Sebuah studi diterbitkan pada 15 Maret, oleh media lokal dan chanel polisi militer resmi yang menampilkan bahwa ada 149 tembakan fatal bulan lalu di Rio, dibandingkan dengan 126 tembakan fatal pada 15 Januari dan 16 Februari di tahun ini. Penembakan dari petugas keamanan berjumlah 133 dari total jumlah bulan lalu. Sementara, antara Januari dan Februari, jumlah tembakan fatal itu adalah 106 tembakan.
Pada bulan September 2017, 48% warga Brazil mendukung kudeta militer. Angka
itu telah meningkat menjadi 74% di Rio:”sebuah laboratorium untuk Brazil,”

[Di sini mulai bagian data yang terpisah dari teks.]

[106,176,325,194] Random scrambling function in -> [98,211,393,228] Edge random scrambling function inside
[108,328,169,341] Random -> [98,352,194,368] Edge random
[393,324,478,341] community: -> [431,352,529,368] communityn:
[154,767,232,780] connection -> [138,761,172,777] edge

menurut Jendral Braga Neto. Ia memimpin intervensi itu dan menyiratkan keinginannya
untuk melakukan militerisasi negara kembali – tidak mengejutkan, setelah
beberapa kejadian terakhir, dan kehidupan sehari hari semenjak 2013, ketika
Brazil mengalami “musim semi” nya.
Kudeta
Militer “Di Depan Mata”
Brazil
terkunci dalam rasa kebencian, khususnya terhadap kaum miskin, kaum kulit hitam
dan kaum kiri – sebuah sentimen yang diperburuk dengan krisis keuangan. Seolah –
olah, setiap jalan mengarah pada intervensi militer. Seluruh negara, kaum kiri
militan dan intelektual mengalami persekusi terorganisir oleh sektor publik.
Sudah terkonfirmasi bahwa Kantor Jaksa Umum telah dipengaruhi oleh Rejim
Washington, terutama terkait gugatan terhadap mantan Presiden Luiz Inacio Lula
da Silva. “Kekuatan kelompok kanan bertujuan untuk menghentikan organisasi –
organisasi rakyat,” ucap Schincariol, seorang sejarawan di Universidade Federal
do ABC (UFABC) di Sao Paulo.
Video tahun 2015 ini menampilkan pertemuan Katholik di Brasilia yang
memperdebatkan tentang keadilan sosial dan perdamaian, seorang Uskup diserang:
sebuah kasus histeria menakutkan yang secara sempurna berhasil menggambarkan situasi
Brazil saat ini.
Temer mengambil kekuasaan sebagai militer dan boneka AS. Kegagalan total
atas langkah ekonominya, terbatasnya legitimasi mandatnya, dan pendiskreditan
mantan Presiden Lula secara politik yang digugat di pengadilan, penuh manipulasi
oleh Washington (berdasarkan data wikileak Hakim Serio Moro mengambil kurus
rahasia di AS), dikombinasikan dengan gejolak sosial yang makin memburuk akibat
pembunuhan Marielle Franco yang artinya, saat ini, di Brazil, kudeta militer
sudah tampak di depan mata.
Prof. Dr. Schincariol mengobservasi, bahwa “kesenjangan kapasitas militer yang
ada antara gerakan hak dan kiri, memicu sebuah perang sipil terbuka yang
merupakan tujuan dari kelompok konservatif. Hal ini akan menjadi pembenaran
digunakannya kekuatan militer oleh negara. Ini adalah jenis skenario baru dan
kekuatan demokratik harus kuatir tentang ini.”